• [Work to complete]
Print out the data that follows exactly, character for character, apart from the pictures.

(Saved entries)
-------

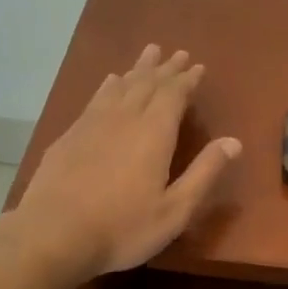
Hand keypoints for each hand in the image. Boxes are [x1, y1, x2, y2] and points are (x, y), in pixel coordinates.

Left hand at [14, 45, 240, 285]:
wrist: (53, 235)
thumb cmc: (123, 228)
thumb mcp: (175, 209)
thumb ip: (204, 173)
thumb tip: (233, 141)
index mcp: (154, 133)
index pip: (174, 94)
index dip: (187, 79)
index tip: (197, 66)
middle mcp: (124, 118)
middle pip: (147, 84)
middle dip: (165, 69)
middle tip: (178, 53)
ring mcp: (92, 124)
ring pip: (120, 86)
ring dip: (138, 70)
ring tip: (148, 53)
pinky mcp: (69, 136)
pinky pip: (95, 99)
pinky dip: (109, 86)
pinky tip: (109, 83)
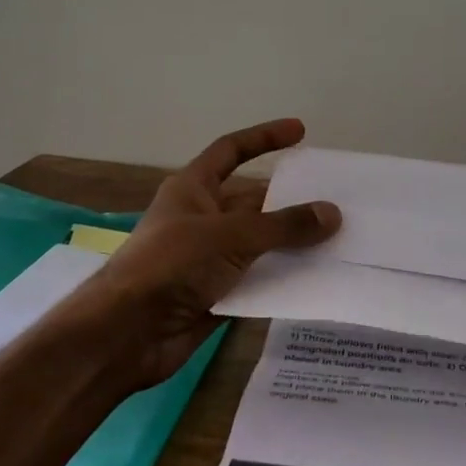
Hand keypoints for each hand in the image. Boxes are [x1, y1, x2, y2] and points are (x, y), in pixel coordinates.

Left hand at [83, 119, 339, 391]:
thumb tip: (332, 213)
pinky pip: (257, 278)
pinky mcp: (216, 293)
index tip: (300, 131)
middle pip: (253, 201)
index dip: (264, 138)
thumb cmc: (171, 266)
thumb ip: (283, 226)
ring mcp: (208, 258)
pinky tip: (317, 278)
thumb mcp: (230, 236)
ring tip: (339, 239)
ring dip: (292, 242)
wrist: (126, 333)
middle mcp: (201, 218)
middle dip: (290, 200)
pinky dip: (282, 277)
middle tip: (336, 200)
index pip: (231, 151)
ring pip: (259, 243)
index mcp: (192, 189)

-------

• [Reply to the exercise]
Hand keypoints for each hand in the image. Boxes are [x1, y1, x2, y2] and points are (x, y), in pixel coordinates.

Left hand at [14, 45, 240, 285]:
wrist: (53, 235)
thumb cmc: (123, 228)
thumb mcp: (175, 209)
thumb ip: (204, 173)
thumb tip: (233, 141)
index mcp: (154, 133)
index pip: (174, 94)
index dip: (187, 79)
index tip: (197, 66)
middle mcp: (124, 118)
middle pip: (147, 84)
middle dip: (165, 69)
middle tip: (178, 53)
ring mcp: (92, 124)
ring pip: (120, 86)
ring dip: (138, 70)
ring tip: (148, 53)
pinky mcp: (69, 136)
pinky pip: (95, 99)
pinky dip: (109, 86)
pinky tip: (109, 83)
Hand keypoints for each hand in the image. Boxes are [x1, y1, x2, y2] and points are (x, y), in pixel coordinates.

Left hand at [83, 119, 339, 391]:
thumb tip: (332, 213)
pinky pip: (257, 278)
pinky mcp: (216, 293)
index tip: (300, 131)
middle pip: (253, 201)
index dip: (264, 138)
thumb cmc: (171, 266)
thumb ip: (283, 226)
ring mcp: (208, 258)
pinky tip: (317, 278)
thumb mcp: (230, 236)
ring tip: (339, 239)
ring dip: (292, 242)
wrist: (126, 333)
middle mcp: (201, 218)
middle dip: (290, 200)
pinky dip: (282, 277)
middle tip: (336, 200)
index pip: (231, 151)
ring pip: (259, 243)
index mcp: (192, 189)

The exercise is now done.